>>>>

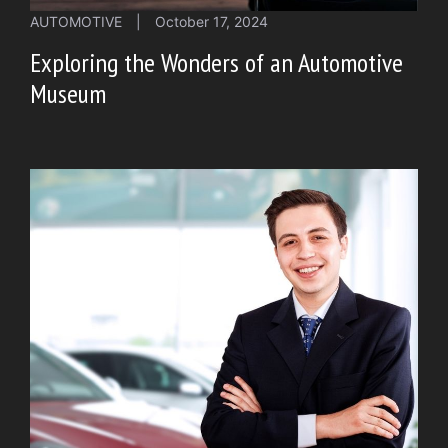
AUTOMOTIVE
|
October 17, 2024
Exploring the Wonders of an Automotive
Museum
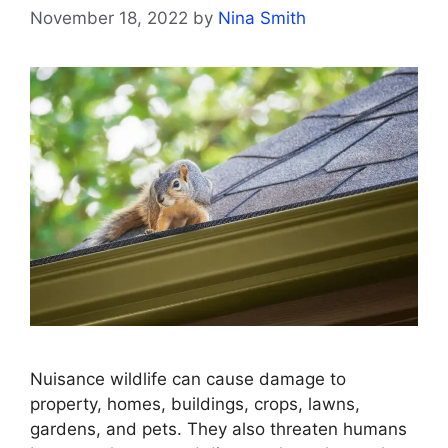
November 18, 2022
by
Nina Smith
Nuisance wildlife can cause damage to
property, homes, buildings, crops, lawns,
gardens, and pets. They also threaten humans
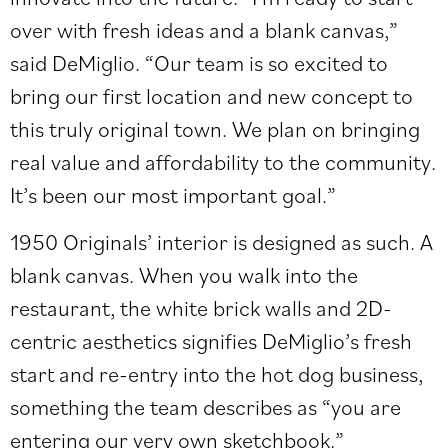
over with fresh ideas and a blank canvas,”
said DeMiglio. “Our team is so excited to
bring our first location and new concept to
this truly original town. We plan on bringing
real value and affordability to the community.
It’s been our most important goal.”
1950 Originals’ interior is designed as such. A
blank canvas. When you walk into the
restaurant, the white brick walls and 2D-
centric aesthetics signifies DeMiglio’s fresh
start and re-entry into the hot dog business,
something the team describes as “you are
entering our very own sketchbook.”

<<<<
>>>>

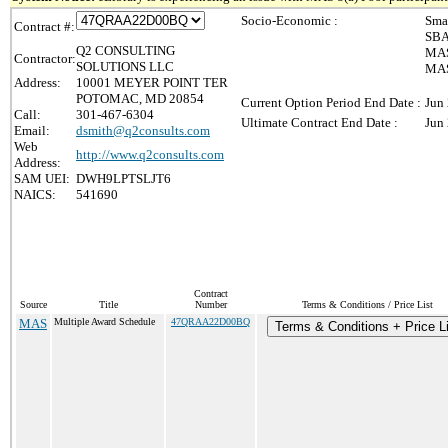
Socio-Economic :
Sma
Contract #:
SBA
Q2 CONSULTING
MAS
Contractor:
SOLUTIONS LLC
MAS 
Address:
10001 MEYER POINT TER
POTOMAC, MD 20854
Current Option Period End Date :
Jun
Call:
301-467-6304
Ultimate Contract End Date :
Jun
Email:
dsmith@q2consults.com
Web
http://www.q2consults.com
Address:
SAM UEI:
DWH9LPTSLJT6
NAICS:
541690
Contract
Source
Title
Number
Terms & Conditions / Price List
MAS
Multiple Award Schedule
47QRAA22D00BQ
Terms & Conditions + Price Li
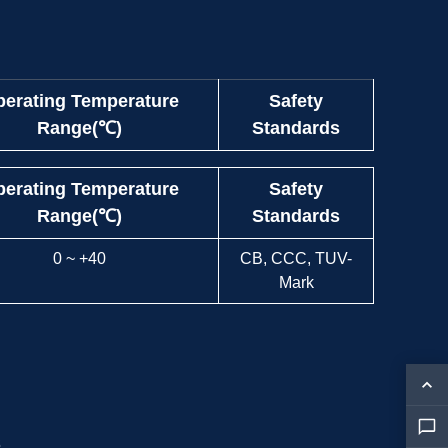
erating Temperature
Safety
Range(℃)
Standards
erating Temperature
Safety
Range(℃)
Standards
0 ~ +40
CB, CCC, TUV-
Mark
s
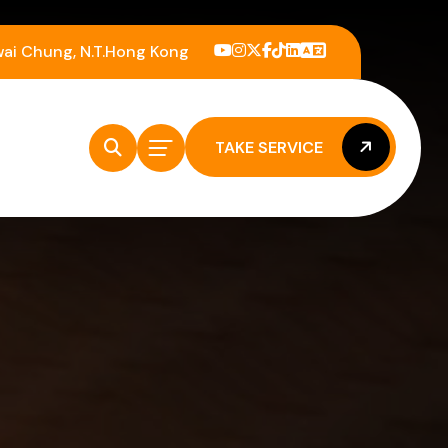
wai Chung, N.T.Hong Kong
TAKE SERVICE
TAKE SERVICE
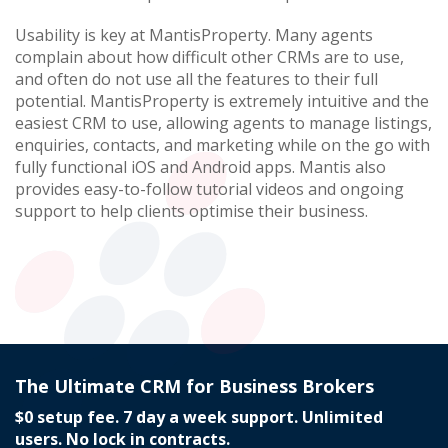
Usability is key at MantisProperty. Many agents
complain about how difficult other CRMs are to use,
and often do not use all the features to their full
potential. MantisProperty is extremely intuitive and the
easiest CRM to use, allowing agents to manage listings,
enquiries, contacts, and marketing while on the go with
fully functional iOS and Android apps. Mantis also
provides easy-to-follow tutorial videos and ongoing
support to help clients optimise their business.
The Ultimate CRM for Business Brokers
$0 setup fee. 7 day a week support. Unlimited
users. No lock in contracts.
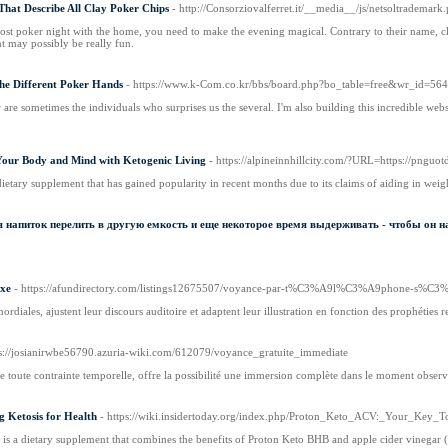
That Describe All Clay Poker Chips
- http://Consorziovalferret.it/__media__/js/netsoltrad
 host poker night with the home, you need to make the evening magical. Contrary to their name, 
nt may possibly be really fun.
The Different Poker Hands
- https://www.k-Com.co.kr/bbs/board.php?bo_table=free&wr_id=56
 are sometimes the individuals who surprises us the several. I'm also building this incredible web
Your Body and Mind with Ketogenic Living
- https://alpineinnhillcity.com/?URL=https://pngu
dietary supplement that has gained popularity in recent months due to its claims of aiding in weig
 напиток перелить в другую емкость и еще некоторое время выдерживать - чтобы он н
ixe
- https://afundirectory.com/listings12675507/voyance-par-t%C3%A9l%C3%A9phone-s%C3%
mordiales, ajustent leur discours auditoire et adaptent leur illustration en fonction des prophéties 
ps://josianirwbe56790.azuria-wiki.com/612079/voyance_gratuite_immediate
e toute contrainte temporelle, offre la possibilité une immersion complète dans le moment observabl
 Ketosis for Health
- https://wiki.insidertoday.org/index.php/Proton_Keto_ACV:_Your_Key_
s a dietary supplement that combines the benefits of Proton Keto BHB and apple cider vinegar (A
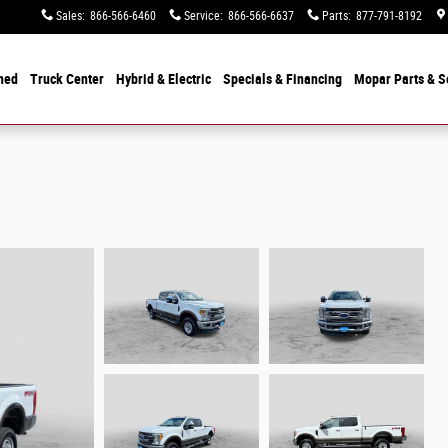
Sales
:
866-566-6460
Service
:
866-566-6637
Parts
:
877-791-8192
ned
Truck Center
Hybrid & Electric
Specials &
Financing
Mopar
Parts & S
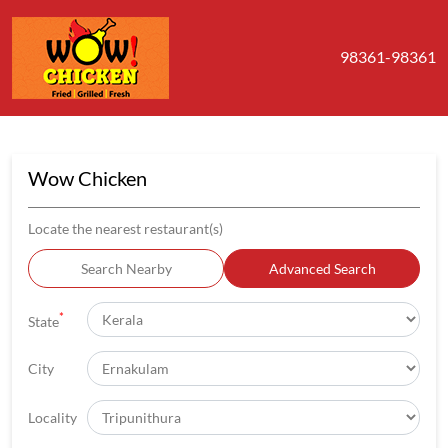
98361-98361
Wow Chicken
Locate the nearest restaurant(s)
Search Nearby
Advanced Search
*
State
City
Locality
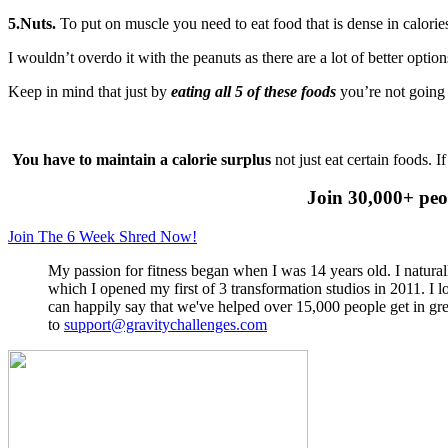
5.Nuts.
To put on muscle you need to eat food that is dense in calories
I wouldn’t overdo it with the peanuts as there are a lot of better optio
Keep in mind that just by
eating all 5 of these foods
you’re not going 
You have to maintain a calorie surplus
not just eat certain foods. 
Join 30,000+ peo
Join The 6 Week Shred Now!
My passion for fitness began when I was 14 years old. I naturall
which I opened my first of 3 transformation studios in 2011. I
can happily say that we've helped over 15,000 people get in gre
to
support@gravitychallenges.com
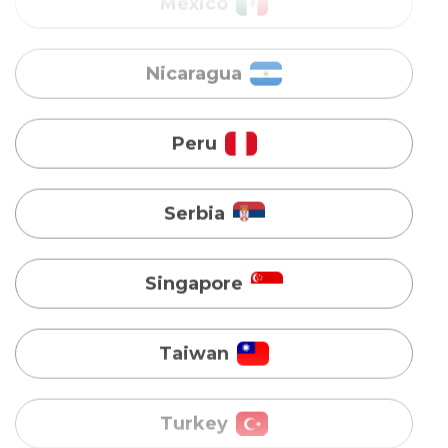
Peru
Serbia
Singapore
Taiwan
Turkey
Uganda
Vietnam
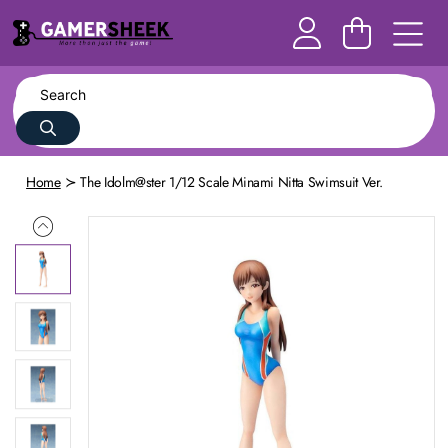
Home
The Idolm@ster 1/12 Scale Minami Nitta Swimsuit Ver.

<<<<

= Task =
Pull together all lines from the data that mention the word "Ultimate".

= Answer to the problem =
Ultimate Contract End Date :
The Ultimate CRM for Business Brokers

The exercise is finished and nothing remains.